DOCUMENT SEGMENT:
################

Okay, I’m done. Frankly, I’ll be happy if I never have to think about Josh Hawley’s Manhood ever again. But I do think a few things need to be said on the broader topic of manliness. Thomas Klingenstein, the chairman of the Claremont Institute, recently delivered a speech in which he extolled Donald Trump’s manly virtues (this appears to be the prepared text of his speech). Unlike the above two paragraphs, Klingenstein wasn’t trying to be funny, but in his sincere earnestness he succeeded far more than I did. I often joke that Trump’s biggest fans often sound like Stalin’s sycophants: “Under Comrade Trump, wheat production has exceeded all expectations,” etc. Klingenstein offers a pristine example of such political and psychological lickspittery.

“I regularly ask Republican politicians what they think of Donald Trump,” Klingenstein says. “The most frequent response is some version of, ‘I like his policies but don’t like the rest of him.’ But this formulation gets it almost backwards. Although Trump advanced many important policies, it is the ‘rest of him’ that contains the virtues that inspired a movement.”

“Trump is a manly man,” Klingenstein insists. He is also “a man of action, guided by facts and common sense” who is “Culturally … fueled by Big Macs.” This “most towering political figure in living memory” understands America’s needs at a granular and metaphysical level lost on lesser men.

If you think I’m being unfairly selective in my quotes or my summary, by all means check it out for yourself.

Now, when I hear “man of action,” my mind goes to Nietzsche, Mussolini, and all of the acolytes of the “cult of action” who waged intellectual and physical war on the rule of law, virtue rightly understood, and democracy. As Mussolini put it, “Democracy is talking itself to death. The people do not know what they want; they do not know what is the best for them. There is too much foolishness, too much lost motion. I have stopped the talk and the nonsense. I am a man of action. Democracy is beautiful in theory; in practice it is a fallacy. You in America will see that someday.”

But plenty of people use the phrase “man of action” without intending any such connotation. I’ll give Klingenstein the benefit of the doubt and assume he’s ignorant of all that stuff. That’s not exactly a compliment for a guy at the tiller of the USS Claremont. Under the header “Who We Are,” the Claremont Institute says:

We are a think tank that teaches, writes, and litigates. Since our founding in 1979, our strategy has been to teach the principles of the American Founding to the future thinkers and statesmen of America. Those principles include the foundational doctrines of natural rights and natural law found in the Declaration of Independence; the ingenious political science of the Constitution; and the popular constitutionalism or reverence necessary for the maintenance of free government.

With that in mind, consider that Claremont’s chairman of the board lionizes the guy who promised to protect “Article 12” of the Constitution because he “has no use for theories.”

Still, giving Klingenstein the benefit of the doubt that he’s not cribbing Mussolini’s liner notes is a hernia-inducing heavy lift, because his real point is to fetishize Trump’s manliness, and such macho He-Man crap was also very much Il Duce’s bag, baby.

################

MATERIAL SUPPLIED:
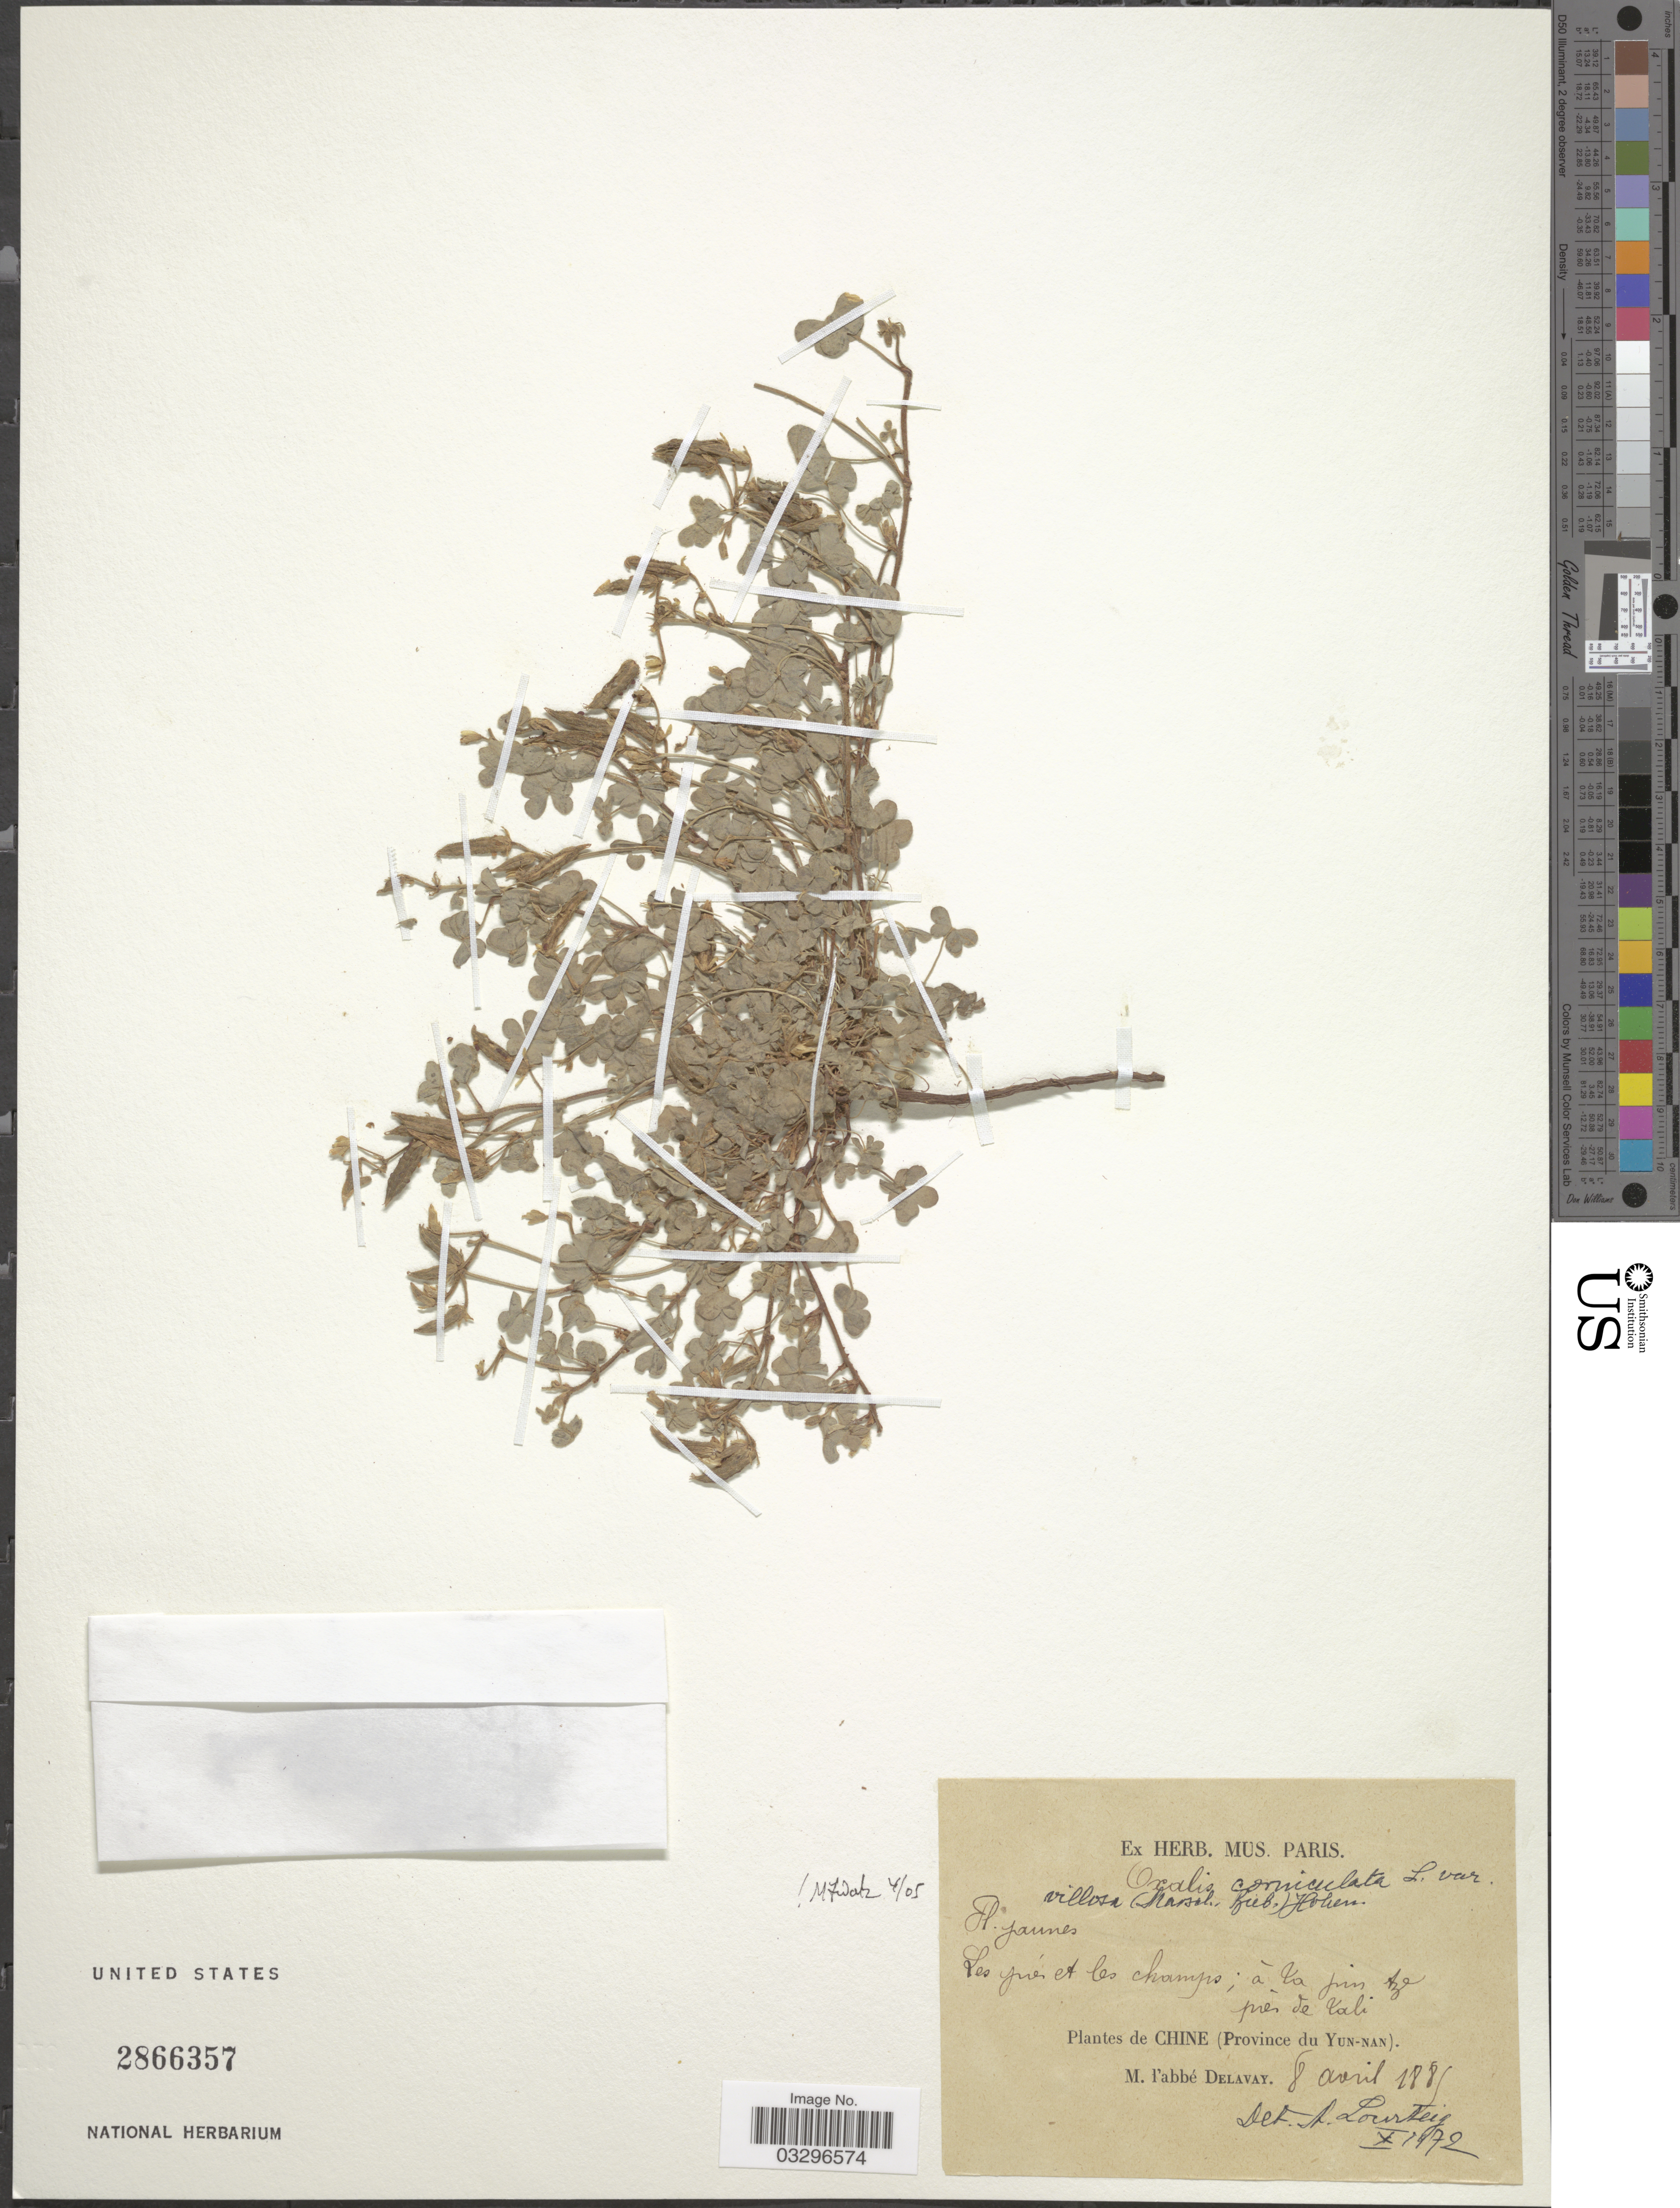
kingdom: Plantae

################

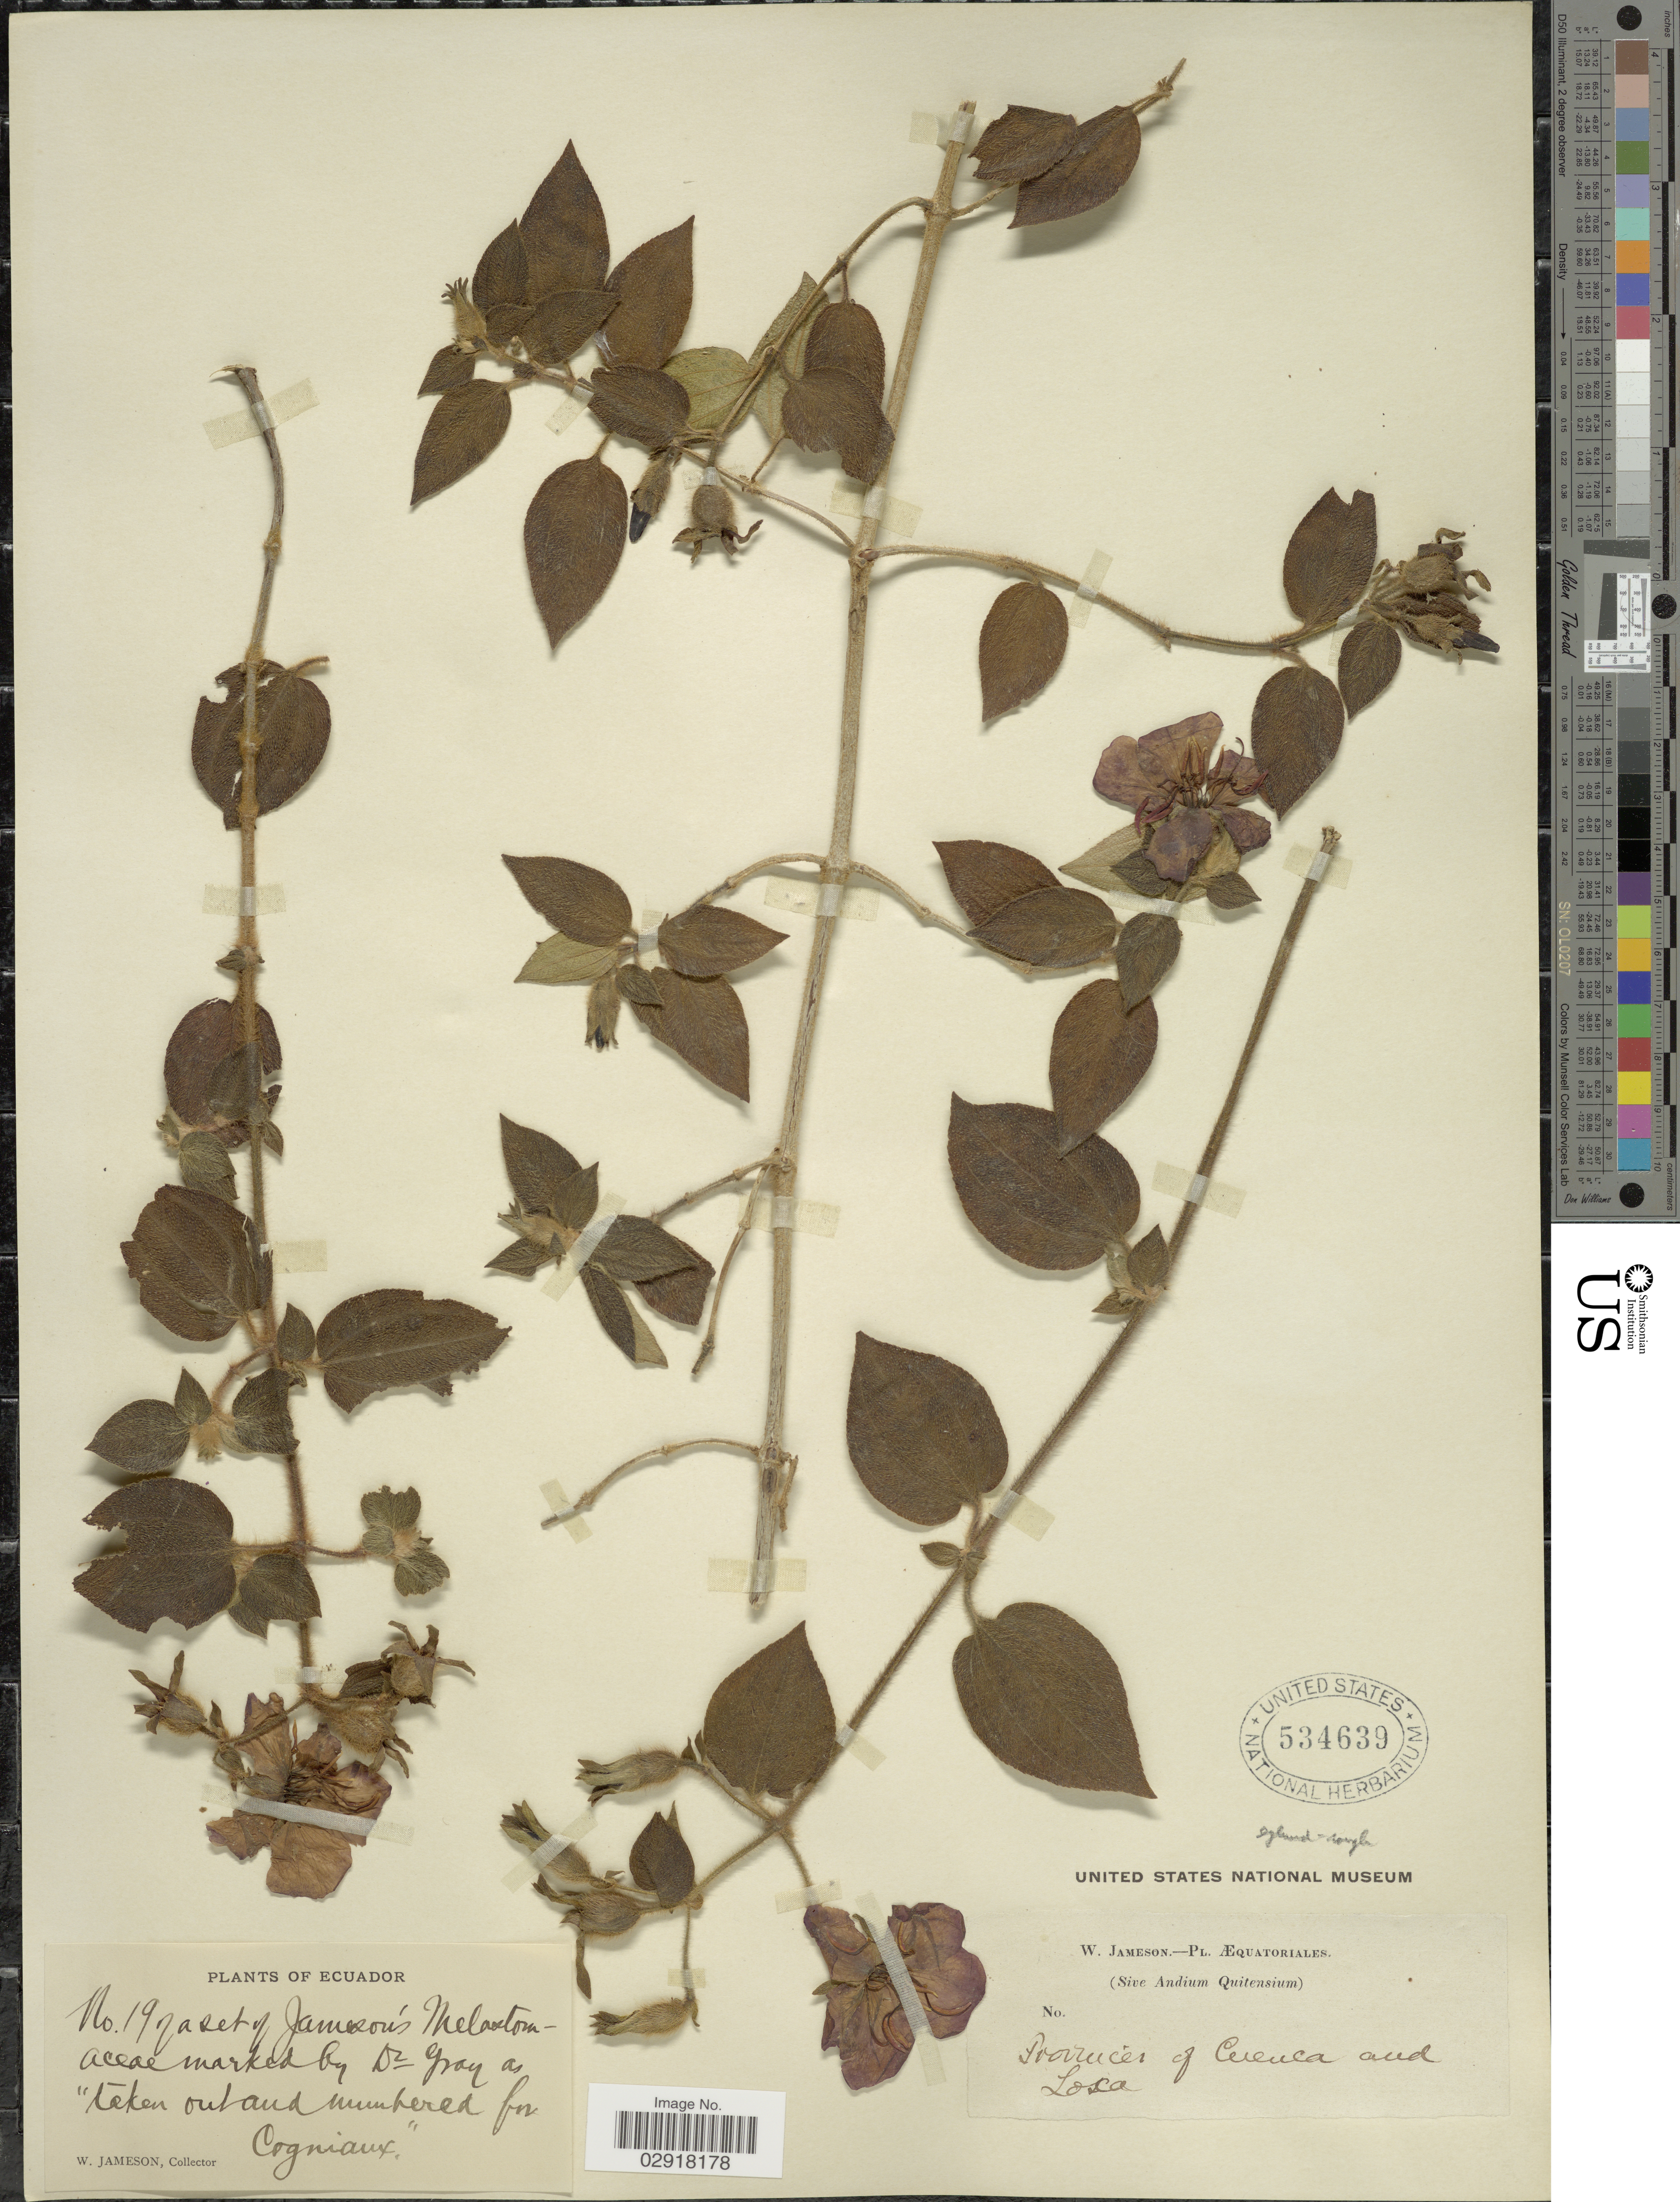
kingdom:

################

PROBLEM TO WORK ON: Continue the commentary on Thomas Klingenstein's praise of Trump's manliness from the point where it stops.

EXPECTED OUTPUT:
Let us also note my generosity in not dwelling on the hilariously fact-free claim that Trump is “guided by facts.” After all, we’re talking about a man who left figurative skid marks on the White House and whose fans literally smeared feces on the halls of Congress in service to a refusal to accept the fact he lost the election. Both his own attorney general and campaign manager presented him with that fact, but Trump let his feelings be his guide.

I’ve always thought it was profoundly ironic that Donald Trump launched a social media company called “Truth.” He spends his days posting “truths” instead of tweets because his lies got him kicked off Twitter. What better name for the post-truth era than a platform called Truth filled with posts of manufactured “facts.” Post your truths like offerings on the altar of the post-truth era, everybody! But if you offer inconvenient facts, you will be banned. That’s poetry, man.

Defining manliness down.

But let’s get back to manliness. I think Kevin Williamson nailed the bizarre idea that Trump is manly on Klingenstein’s own terms. A man who cakes himself in makeup every morning and insecurely obsesses over his hairline does not fit even a crude version of manliness.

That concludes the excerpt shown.